If your software is stuffed inside an installer (Nullsoft Install Shield for instance) that should be part of the build. Otherwise you should generate a .zip file (.ear is a possibility as well, but haven't seen anyone actually do this with CF). Point being one file that encompasses the whole build.
This build file is what QA should validate. So validation includes deployment, configuration and functionality testing. See my answer for deployment on how this can flow.
Deployment:
If you want to automate deployment QA should be involved as well to validate it. Meaning QA would deploy / install builds using the same process on their servers before doing a staing to production deployment.

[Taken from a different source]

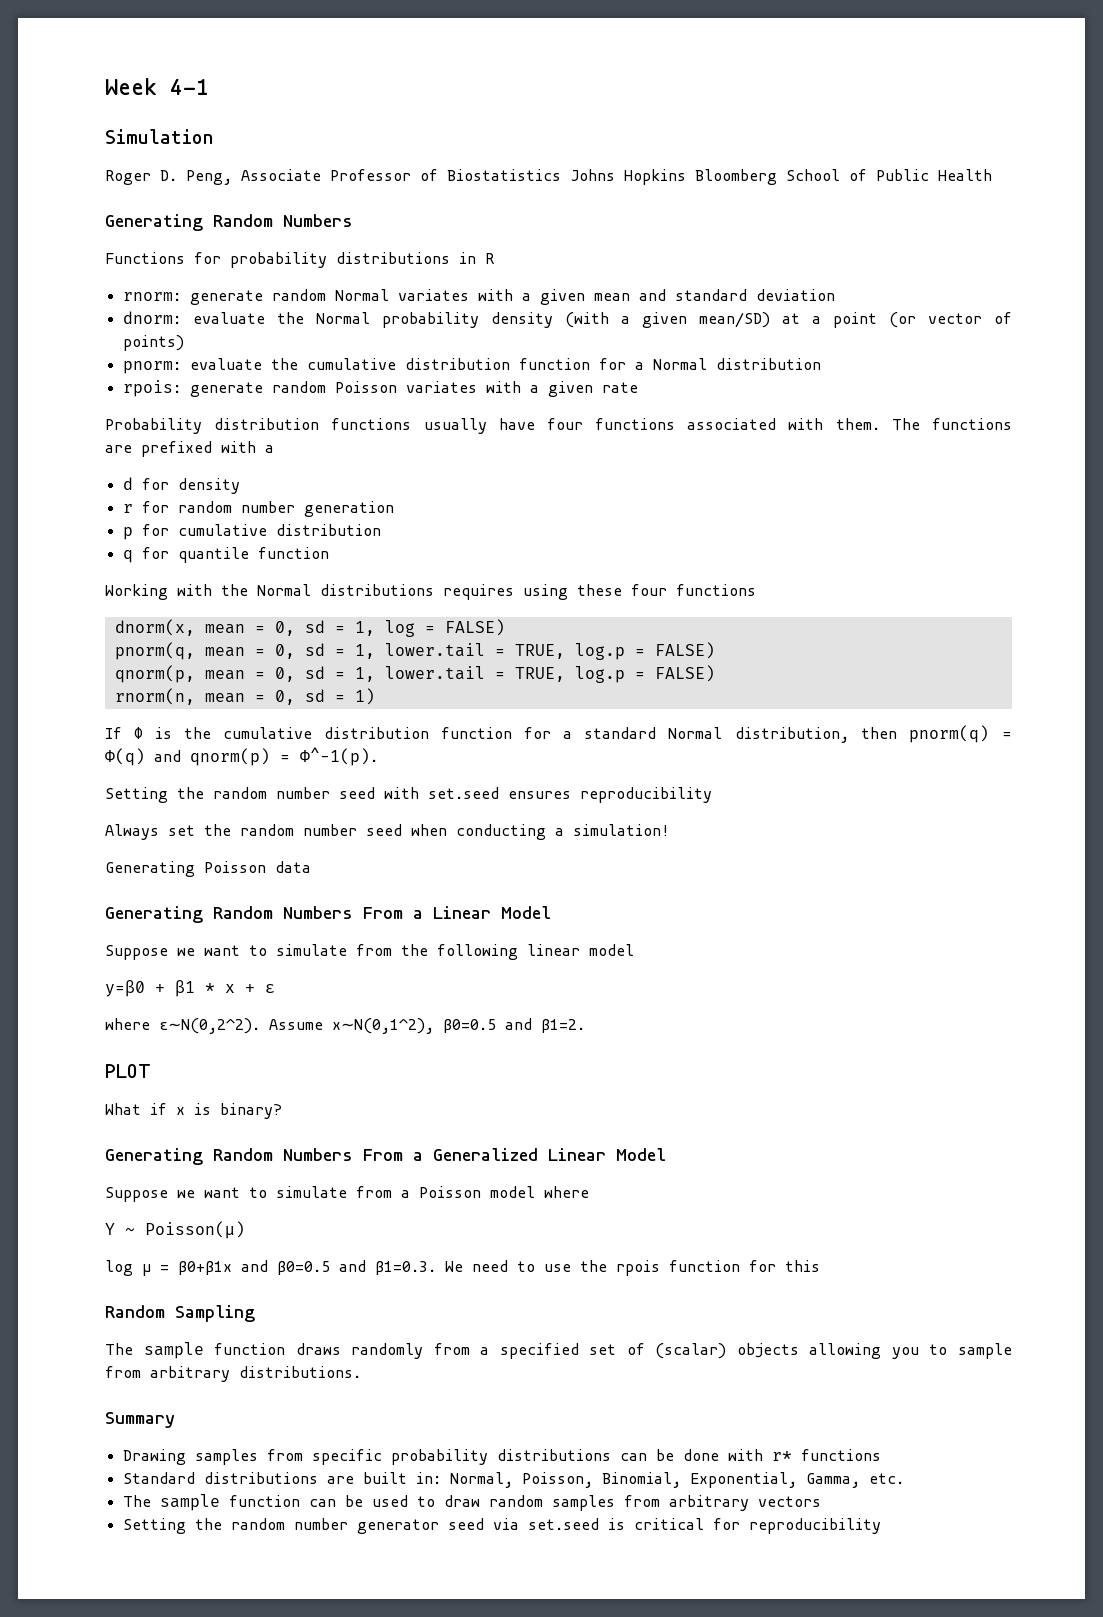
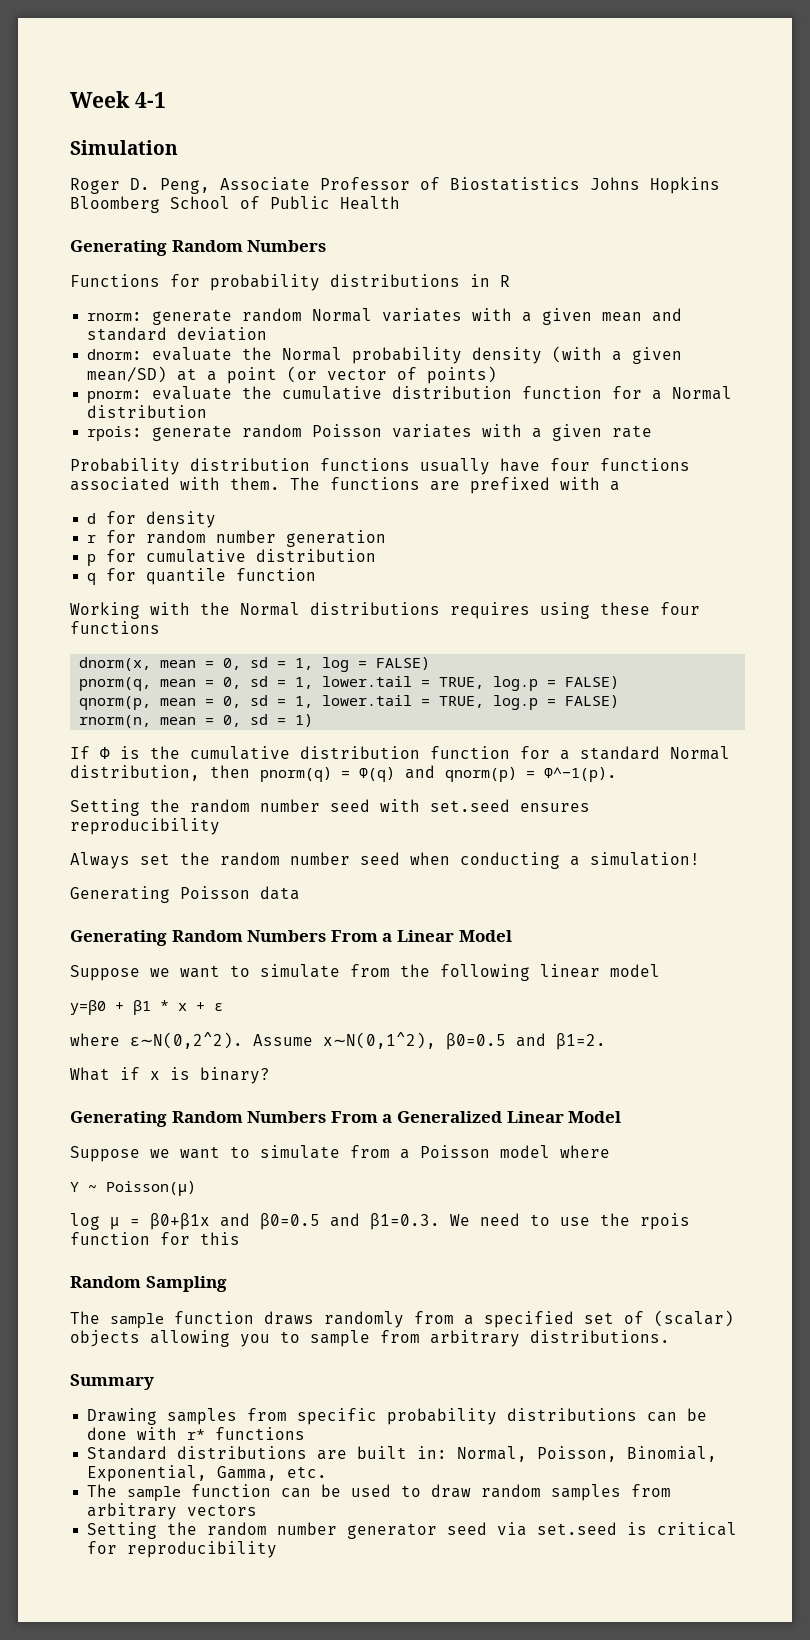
[105,1064,151,1078] // PLOT -> (606, 1041) none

To do this I would create something that tracks what server receives what build file and whatever credentials and connection information is necessary to make that happen. Most likely via FTP. Once transferred, the tool would then extract the build file / run the installer. This last piece is an area I would have to research as to how it's possible to let one server run commands such as extraction or installation remotely.
You should look into Ant as a migration tool. It allows you to package your build process with a simple XML file that you can run from the command line or from within Eclipse. Creating an automated build process is great because it documents the process as well as executes it the same way, every time.
Ant can handle zipping and unzipping, copying around, making backups if needed, working with your subversion repository, transferring via FTP, compressing javascript and even calling a web address if you need to do something like flush the application memory or server cache once it's installed. You may be surprised with the things you can do with Ant.
To get started, I would recommend the Ant manual as your main resource, but look into existing Ant builds as a good starting point to get you going. I have one on RIAForge for example that does some interesting stuff and calls a groovy script to do some more processing on my files during the build. If you search riaforge for build.xml files, you will come up with a great variety of them, many of which are directly for ColdFusion projects.